+++ 本文

フランスの食品廃棄率や食品ロス┃大学のサンドウィッチから考えたこと
僕の留学しているフランスって、ぶっちゃけ不便です。
日曜は基本ほとんどの店が閉まっているし、週末だって普通の飲食店は夜中の1時を過ぎるとどんどん閉まっちゃう。
夜中でも空いているような、日本のコンビニ感覚の店というと、こちらではépicerieと呼ばれるなんだか鬱蒼とした店しかなく、まちがっても肉まんやプレミアムロールケーキの類を見ることはありません。運が悪けりゃ、ぼったくられます。
まぁフランスって、日本の田舎のキャッチフレーズみたいに「何もないを、楽しむ」みたいなところがあるので、それはそれで悪くないかな、なんて思っちゃうんですが、今日はもう少し視点を変えて考えてみようと思います。

++++++

| 課題 1 |
フランスの食品ロスの記事では、店がすぐ閉まるフランスの不便さを、筆者は「それはそれで悪くない」と感じている。記事が挙げるその理由を1〜3文で説明せよ。
| 課題 2 |
フランスの食品ロスの記事を、最後の文の続きから書き進めよ。
データはフランスの食品ロスの記事とは関係がない。

+++ データ一覧

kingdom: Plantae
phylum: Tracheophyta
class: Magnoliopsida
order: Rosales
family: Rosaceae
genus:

++++++

| 解答 1 |
フランスには、日本の田舎のキャッチフレーズにあるような「何もないを、楽しむ」ところがあるからだ。

| 解答 2 |
こんなサンドウィッチが学校で売られていればいいのにな。。。
まるで社会主義国
別に社会主義を悪く言っているわけではありません。一応、念のため(笑)
そうじゃなくて、僕の大学のカフェテリアの話です。
僕の通っている国立モンペリエ大学の理工学部のキャンパスには、レストランが1つと、18時に閉まってしまうカフェテリアが1つあるだけです。キャンパス自体はけっこう広いんですよ。26棟あるし。
で、このレストランがオイルショックでも起きたのか?ってくらいにまずい料理しか出さないのです。なので、大体お隣の文系のポール・ヴァレリー大学のレストランまで行きます。
でも、授業で忙しい学生の皆さんは、なかなかレストランが空いている時間に昼休みが取れないんですね。となると、お昼ごはんはカフェテリアで軽食を買うことになります。
このカフェテリアが、お昼時になるとかなり混雑するのです。その光景が、僕には社会主義国家の往年の配給風景に見えてしまい、ちょっと笑えてしまうのです。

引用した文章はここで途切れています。